Dans sa publication, le ministre a été explicite : le Togo souhaite intégrer l’AES afin de renforcer la coopération régionale et d’offrir un accès à la mer aux pays membres. Cette démarche marquerait un tournant majeur dans la politique africaine du pays, articulée autour de trois priorités stratégiques notamment , l’accès maritime via le port de Lomé, plaque tournante incontournable pour les États enclavés de l’AES ; une unité politique renforcée face aux défis sécuritaires et géopolitiques ;la souveraineté africaine comme pilier commun, en marge des influences extérieures.
Cette volonté d’adhésion dépasse alors selon les explications du chef de la diplomatie togolaise, le cadre purement économique. Depuis le coup d’État au Niger, le Togo s’est imposé comme un partenaire clé de l’Alliance des Etats du Sahel (AES), alliant neutralité diplomatique et pragmatisme commercial. Grâce à son port en eau profonde, véritable poumon logistique pour le Burkina Faso, le Mali et le Niger , le pays capte déjà d’importants flux commerciaux (ciment, hydrocarbures, denrées alimentaires). En rejoignant l’AES, le Togo pourrait consolider son rôle de corridor vital, tout en négociant des accords préférentiels pour ses exportations. Il pourrait également bénéficier des ressources sahéliennes (or, bétail, coton) pour son industrie locale. Enfin le Togo devrait peser dans l’architecture sécuritaire régionale, via des coopérations militaires ou anti-terroristes.
Cette alliance, si elle se concrétise, ferait du Togo un pont entre l’Afrique côtière et le Sahel, tout en réaffirmant une autonomie collective face aux blocs traditionnels.

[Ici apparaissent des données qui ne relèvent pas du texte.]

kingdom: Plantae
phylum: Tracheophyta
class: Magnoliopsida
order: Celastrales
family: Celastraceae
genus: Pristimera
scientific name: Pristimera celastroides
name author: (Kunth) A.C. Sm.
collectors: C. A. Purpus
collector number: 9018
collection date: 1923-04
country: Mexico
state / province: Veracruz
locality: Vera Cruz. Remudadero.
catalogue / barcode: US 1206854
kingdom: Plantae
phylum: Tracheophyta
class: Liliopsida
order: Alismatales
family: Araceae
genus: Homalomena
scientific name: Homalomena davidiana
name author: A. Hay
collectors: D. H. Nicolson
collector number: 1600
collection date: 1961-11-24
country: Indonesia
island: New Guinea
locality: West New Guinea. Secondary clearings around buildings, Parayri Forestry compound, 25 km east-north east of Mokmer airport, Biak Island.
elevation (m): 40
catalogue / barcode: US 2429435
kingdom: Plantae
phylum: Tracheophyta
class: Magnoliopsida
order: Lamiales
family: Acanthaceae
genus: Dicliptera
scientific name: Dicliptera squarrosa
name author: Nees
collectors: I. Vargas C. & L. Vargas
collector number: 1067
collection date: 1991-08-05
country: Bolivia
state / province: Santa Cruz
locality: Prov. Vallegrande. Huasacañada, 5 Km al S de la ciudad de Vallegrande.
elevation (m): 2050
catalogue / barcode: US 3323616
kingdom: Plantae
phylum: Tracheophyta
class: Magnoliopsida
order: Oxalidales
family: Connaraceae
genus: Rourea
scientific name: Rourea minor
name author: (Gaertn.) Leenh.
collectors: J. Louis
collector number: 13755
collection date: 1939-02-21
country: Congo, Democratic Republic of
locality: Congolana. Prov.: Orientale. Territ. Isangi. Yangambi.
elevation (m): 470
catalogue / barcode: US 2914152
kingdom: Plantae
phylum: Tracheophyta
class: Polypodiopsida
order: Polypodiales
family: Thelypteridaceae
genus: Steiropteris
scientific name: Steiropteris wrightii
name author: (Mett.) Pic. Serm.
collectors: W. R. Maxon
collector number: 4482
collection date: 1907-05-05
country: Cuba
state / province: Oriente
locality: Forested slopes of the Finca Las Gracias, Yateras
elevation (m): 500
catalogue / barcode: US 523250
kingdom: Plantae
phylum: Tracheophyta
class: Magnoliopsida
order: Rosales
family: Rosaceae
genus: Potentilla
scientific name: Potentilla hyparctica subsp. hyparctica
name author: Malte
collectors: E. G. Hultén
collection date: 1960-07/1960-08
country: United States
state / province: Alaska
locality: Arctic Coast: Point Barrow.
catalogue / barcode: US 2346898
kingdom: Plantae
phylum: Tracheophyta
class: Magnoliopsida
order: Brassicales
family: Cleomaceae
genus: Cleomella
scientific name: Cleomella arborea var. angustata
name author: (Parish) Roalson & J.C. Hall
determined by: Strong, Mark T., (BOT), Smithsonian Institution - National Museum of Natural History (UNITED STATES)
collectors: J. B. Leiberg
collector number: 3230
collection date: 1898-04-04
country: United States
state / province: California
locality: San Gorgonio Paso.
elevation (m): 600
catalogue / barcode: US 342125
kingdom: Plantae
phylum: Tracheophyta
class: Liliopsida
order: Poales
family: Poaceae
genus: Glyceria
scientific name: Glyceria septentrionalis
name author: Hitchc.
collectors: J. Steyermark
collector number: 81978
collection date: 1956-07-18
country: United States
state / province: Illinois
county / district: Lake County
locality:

AES-Ghana : une concurrence inquiétante pour le Togo ?
Pour certains observateurs, la volonté du Togo de rejoindre l’AES pourrait se baser sur le fait que ce dernier chercherait à devancer son voisin, le Ghana, qui pourrait prendre une place stratégique en proposant son port comme alternative aux pays sahéliens. Le Ghana s’est en effet rapproché de l’AES depuis la réélection du président John Dramani Mahama. Ce dernier a exprimé sa volonté de renforcer la coopération avec le Mali, le Burkina Faso et le Niger, tout en réparant les relations dégradées sous le mandat de son prédécesseur, Nana Akufo-Ado. John Mahama a d’ailleurs effectué une tournée dans ces pays pour promouvoir sa vision.
Cette nouvelle posture du Ghana pourrait, selon certains experts, représenter une mauvaise affaire pour le Togo, jusqu’alors partenaire privilégié de ces trois États sur le plan économique. Pour le pasteur Edoh Komi, président du mouvement Martin Luther King et Premier adjoint au maire du Golfe 2 à Lomé, « si le Ghana se repositionne, le Togo perdra, car les pays de l’AES ne se tourneront plus exclusivement vers le port de Lomé, mais aussi vers celui d’Accra ». Il souligne que le Togo doit désormais mener une diplomatie économique proactive pour préserver ses avantages commerciaux.
Réactions des Togolais : entre soutien, scepticisme et indifférence
Si une partie de la population togolaise soutient cette initiative, d’autres se montrent dubitatifs, voire indifférents, considérant que cette question n’est pas la priorité du moment.« Il faut être prudent. Nous ne devons pas adhérer à l’AES simplement pour y être. Qu’en attendons-nous concrètement ? Nous avons déjà eu une expérience avec la CEDEAO… L’AES peut être une bonne chose, mais il faut savoir dans quoi nous nous engageons. »
« Ce n’est pas l’adhésion à l’AES qui résoudra nos problèmes. Ce que l’AES propose nous intéresse, mais nos dirigeants en font-ils autant ? La jeunesse souffre. Il faut d’abord nous satisfaire avant d’ajouter d’autres engagements. », ont confié des citoyens togolais au micro de TOUT TV AFRICA.
La publication du ministre Dussey sur une éventuelle adhésion du Togo à l’AES a finalement été retirée de ses comptes sur les réseaux sociaux. Cette démarche est interprétée par de nombreux analystes comme le signe d’une hésitation, notamment en raison de la présence du Togo au sein de la CEDEAO. Pour ces experts, si le gouvernement togolais souhaitait réellement rejoindre l’AES, l’annonce aurait dû passer par des canaux officiels. Le retrait des publications aurait pour but , selon eux , d’éviter toute confusion, dans l’attente d’une position claire.
À noter que les pays membres de l’AES, pour leur part, restent silencieux sur cette éventuelle adhésion. Ils réaffirment régulièrement leur ouverture à des partenariats gagnant-gagnant avec les pays amis, sans plus de précisions.